What I was getting at was to set your video card back to default for a bit and overclock one thing at a time so you'd know where the problem lies with any instability issues. Random freezes could be caused by either, but I'd suspect video since you are at such a mild OC.

Did a search on the cpuid maxvalue and they say just leave it disabled, it's only needed for win2k and earlier for cpu identification.

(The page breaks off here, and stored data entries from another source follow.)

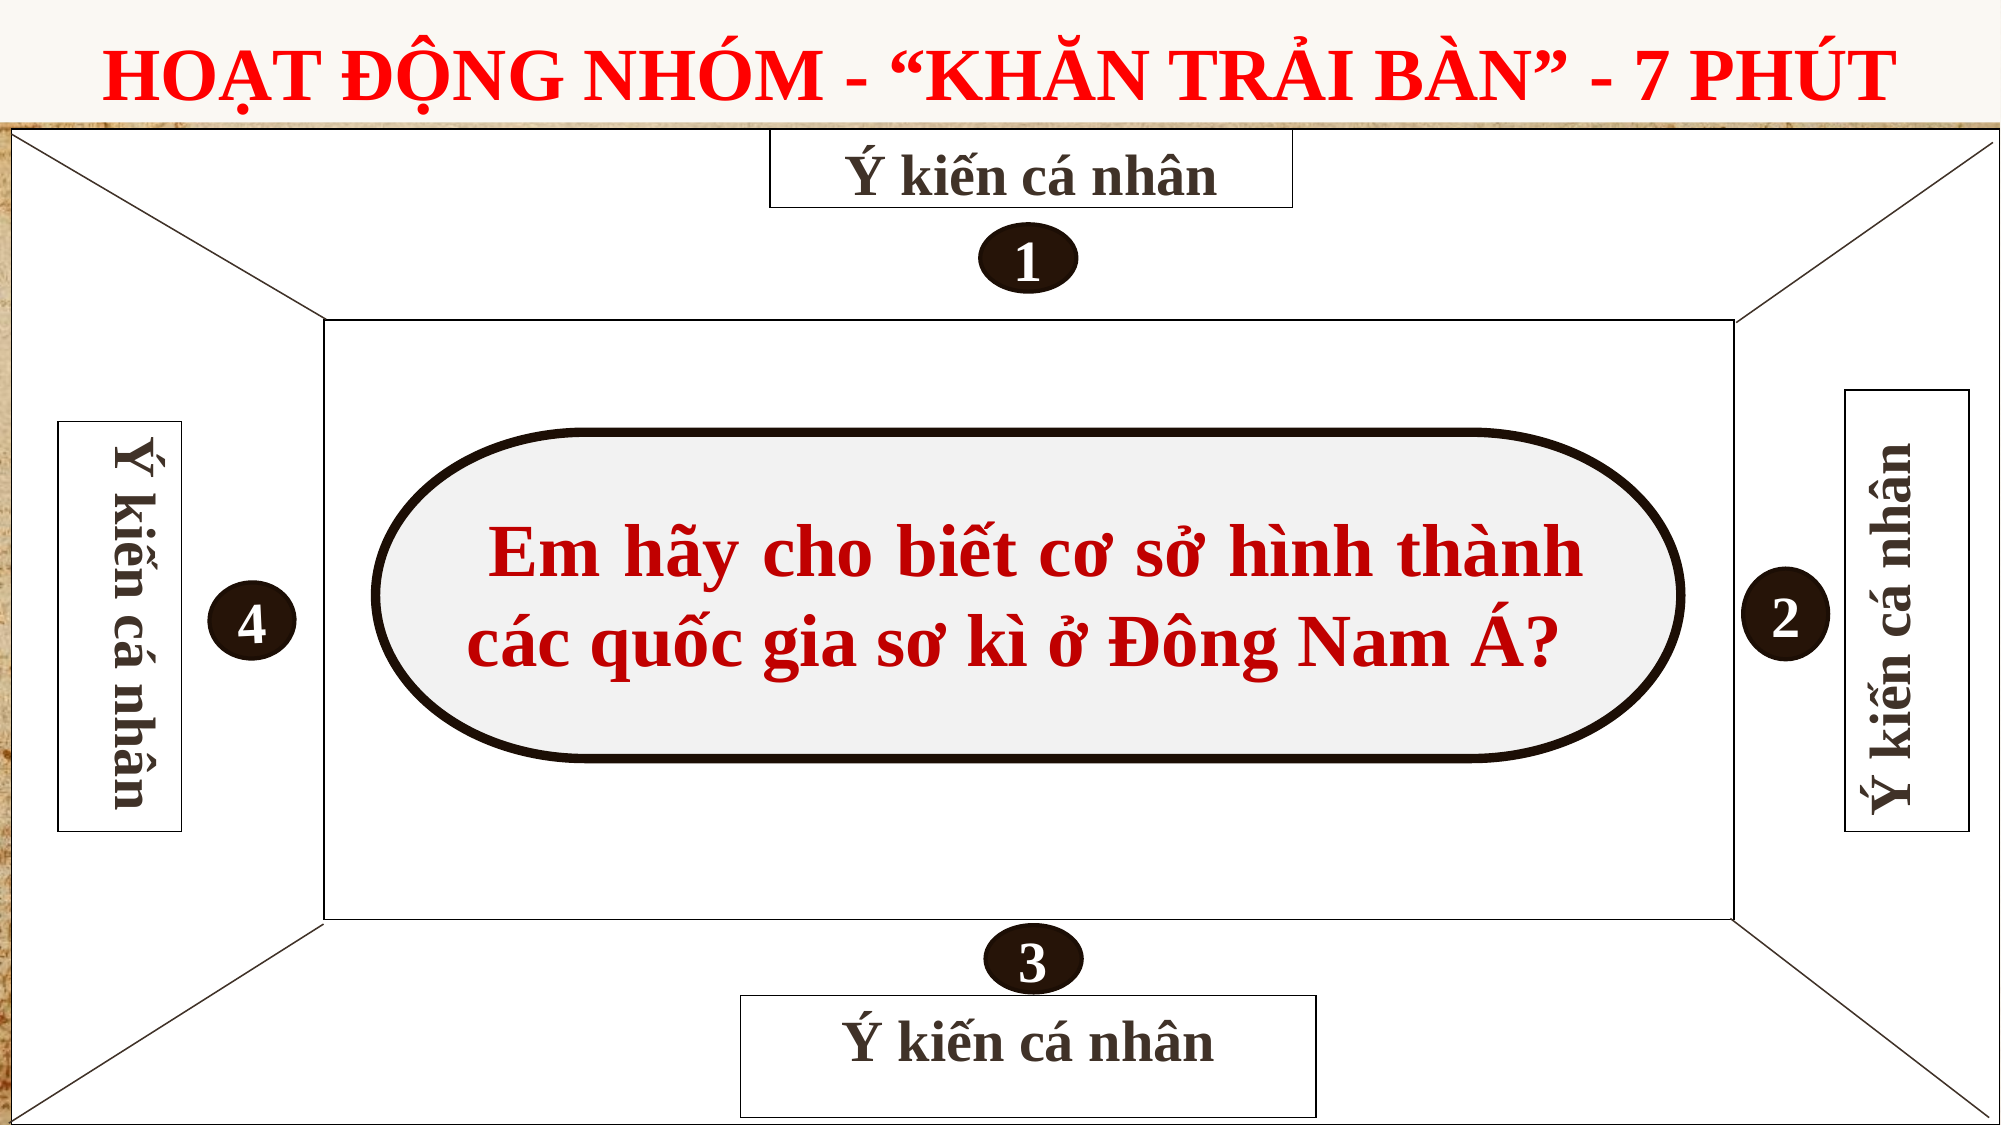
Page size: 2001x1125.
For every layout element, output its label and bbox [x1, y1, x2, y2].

text_box [375, 431, 1682, 759]
text_box [0, 0, 2000, 1125]
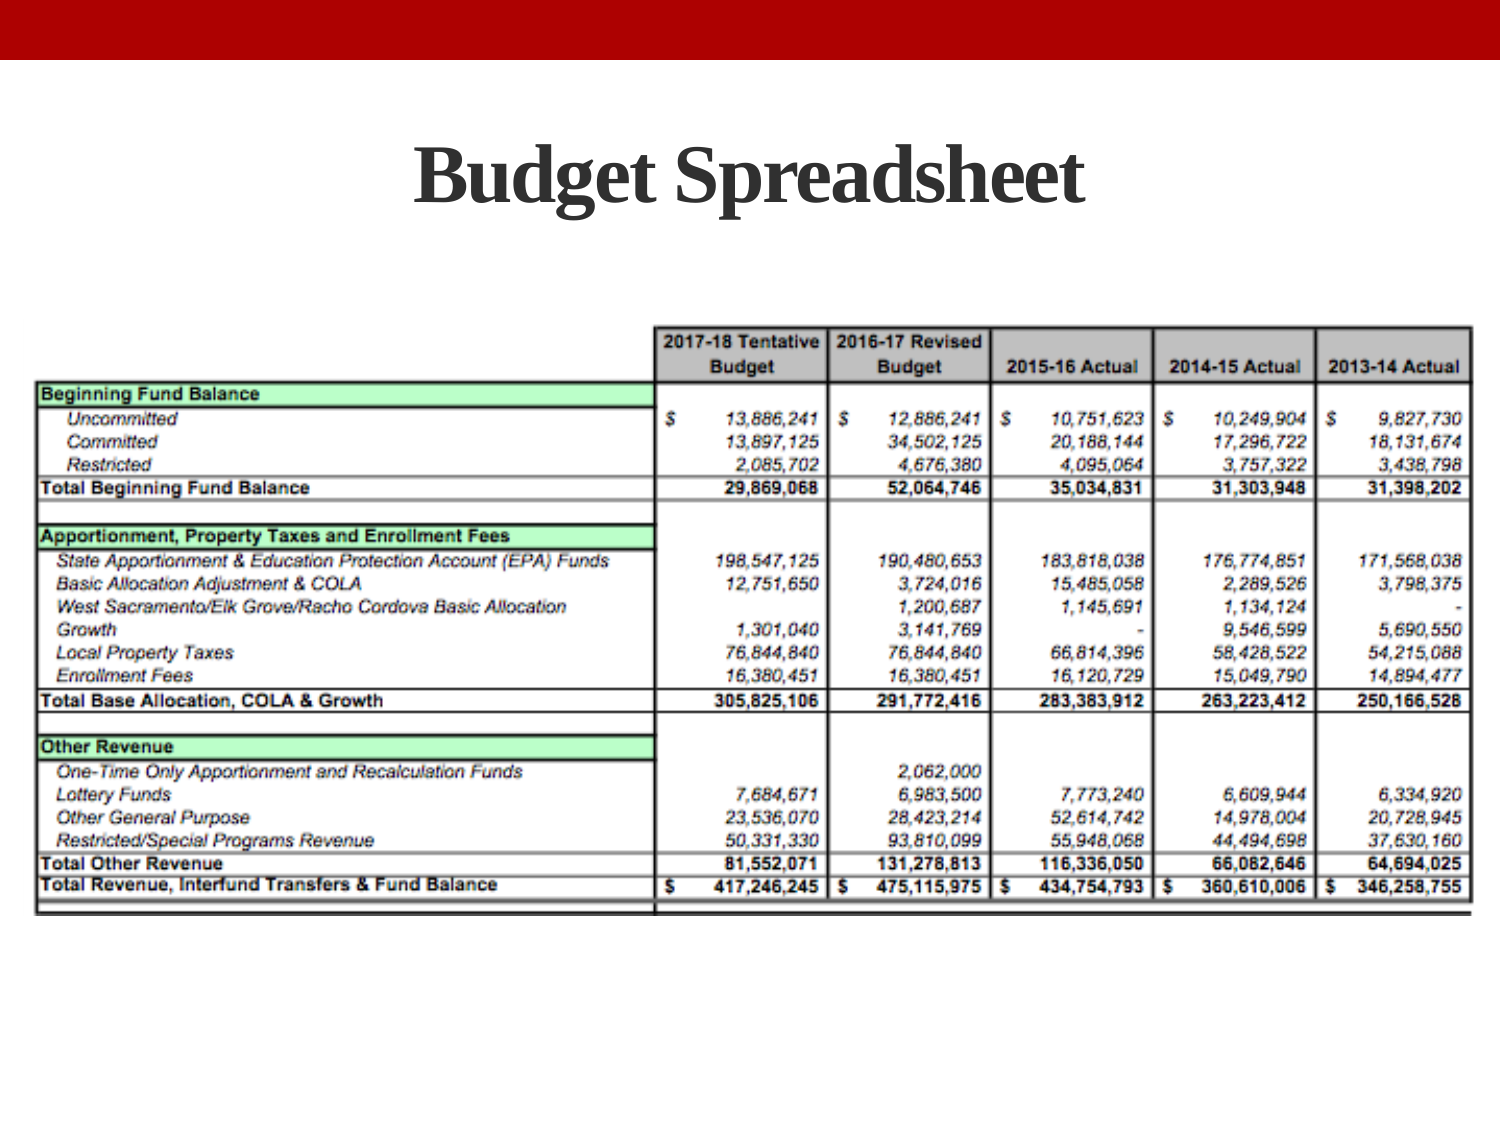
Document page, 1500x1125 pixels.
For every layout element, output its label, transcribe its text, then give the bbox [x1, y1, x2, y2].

picture [22, 319, 1478, 916]
title Budget Spreadsheet [75, 87, 1425, 250]
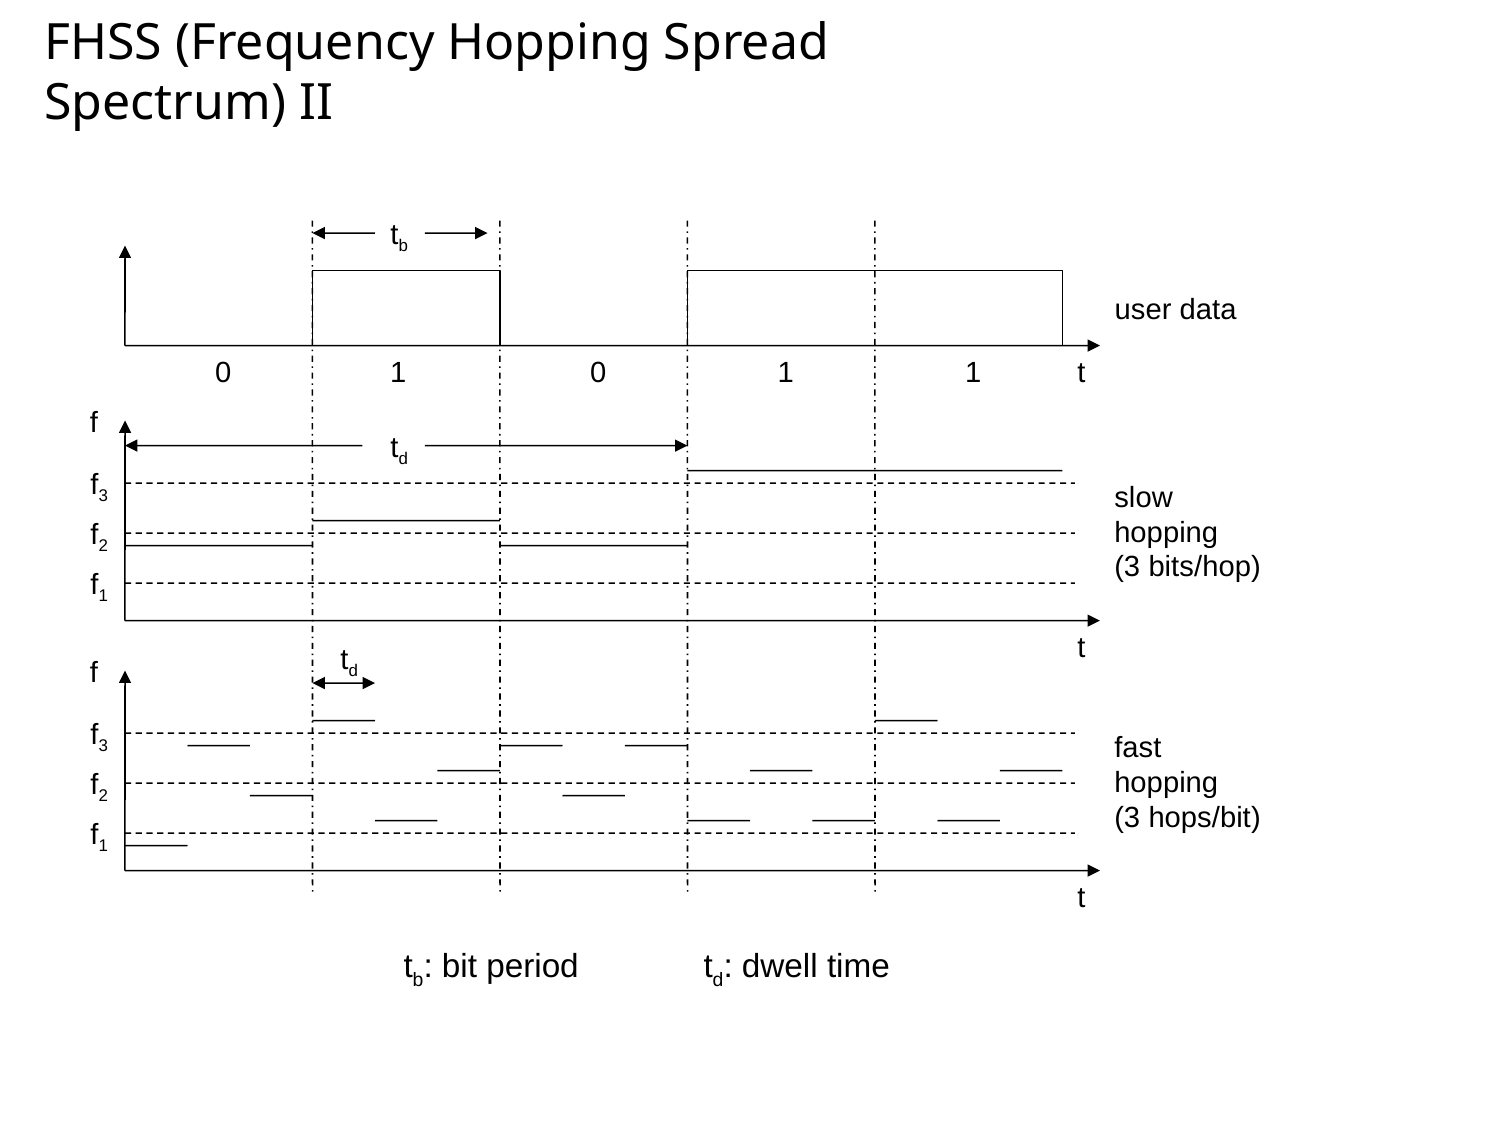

Tried looking for that spp and mcp stuff, seems it doesn't have much, if any, affect on performance, give it a search, there's a lot of other forum posts on it.
Pci-e bus is recommeded to be set at 100 as there is little performance gain there either, one guy said he didn't get any benefit until 115 and then it was only a few fps. And stability issues rear their ugly head at not much more than that. I set mine at 100 a long time ago, but don't need much for video as I don't play anything that requires a lot of card. Might be worth a separate thread in the video card section to find out about those settings, if it's worth any adjustment or not.


----------



## grimx133 (Jan 15, 2008)

I was just re-reading one of the links in the sticky, if you haven't done so already, you'll find it a very interesting read. For your vdimm, you need to go to the ram manufacturer's site and they will have the min-max voltages for your specific sticks. Some take more than others. 2.2 would be my max. according to crucial so I wouldn't want to get past that unless I felt like buying some 1066. Maybe next year eh.
Anyway, give this a read or re-read, whatever the case may be. Reminded me of a couple things I have to do.
http://forums.hexus.net/hexus-hardware/103676-c2d-overclocking-guide-beginners.html


----------



## mattc908 (Jul 3, 2008)

I figured out all the problems tho =p, Ntune was causing every last one of them lol


----------



## grimx133 (Jan 15, 2008)

Yah, all the posts I saw in other forums on nTune didn't have much good to say about it. Everyone seems to like rivatuner though.


----------



## stressfreesoul (Mar 17, 2008)

NTune is just sat in the background doing nothing on mine. I agree about Rivatuner. Once you learn how to use it, that program is very useful. For example, I now have a stable 21% overclock on my Nvidia (XFX) 8400GS.


----------



## Xsoftware (Jun 13, 2008)

I just have to say, nice graphics card!


----------